What you need to do >>
Can you copy the page text of each item below word for word, leaving out the pictures?

┌─ Dataset extract

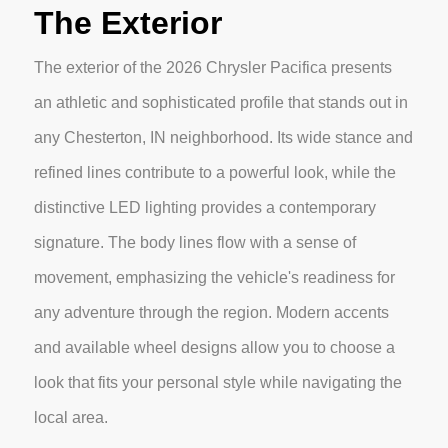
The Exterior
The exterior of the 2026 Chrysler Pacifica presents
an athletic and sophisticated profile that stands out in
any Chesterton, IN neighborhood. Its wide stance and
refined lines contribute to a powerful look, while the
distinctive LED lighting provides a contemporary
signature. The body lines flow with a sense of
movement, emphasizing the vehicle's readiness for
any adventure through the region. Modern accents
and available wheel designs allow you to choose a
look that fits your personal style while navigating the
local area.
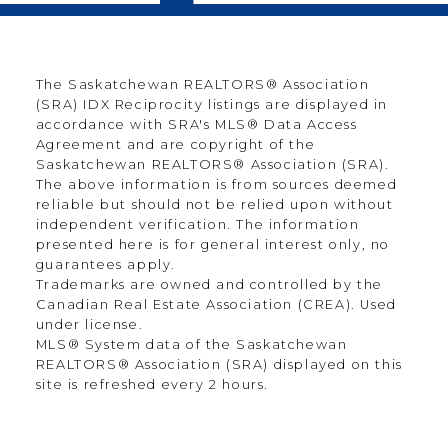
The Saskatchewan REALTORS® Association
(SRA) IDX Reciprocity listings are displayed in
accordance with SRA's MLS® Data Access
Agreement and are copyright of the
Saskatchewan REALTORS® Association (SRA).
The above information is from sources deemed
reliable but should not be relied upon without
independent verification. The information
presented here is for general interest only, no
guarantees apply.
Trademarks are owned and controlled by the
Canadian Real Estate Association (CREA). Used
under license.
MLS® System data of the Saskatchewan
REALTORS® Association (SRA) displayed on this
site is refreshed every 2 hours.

└─

Solution below >>
The Exterior
The exterior of the 2026 Chrysler Pacifica presents
an athletic and sophisticated profile that stands out in
any Chesterton, IN neighborhood. Its wide stance and
refined lines contribute to a powerful look, while the
distinctive LED lighting provides a contemporary
signature. The body lines flow with a sense of
movement, emphasizing the vehicle's readiness for
any adventure through the region. Modern accents
and available wheel designs allow you to choose a
look that fits your personal style while navigating the
local area.
The Saskatchewan REALTORS® Association
(SRA) IDX Reciprocity listings are displayed in
accordance with SRA's MLS® Data Access
Agreement and are copyright of the
Saskatchewan REALTORS® Association (SRA).
The above information is from sources deemed
reliable but should not be relied upon without
independent verification. The information
presented here is for general interest only, no
guarantees apply.
Trademarks are owned and controlled by the
Canadian Real Estate Association (CREA). Used
under license.
MLS® System data of the Saskatchewan
REALTORS® Association (SRA) displayed on this
site is refreshed every 2 hours.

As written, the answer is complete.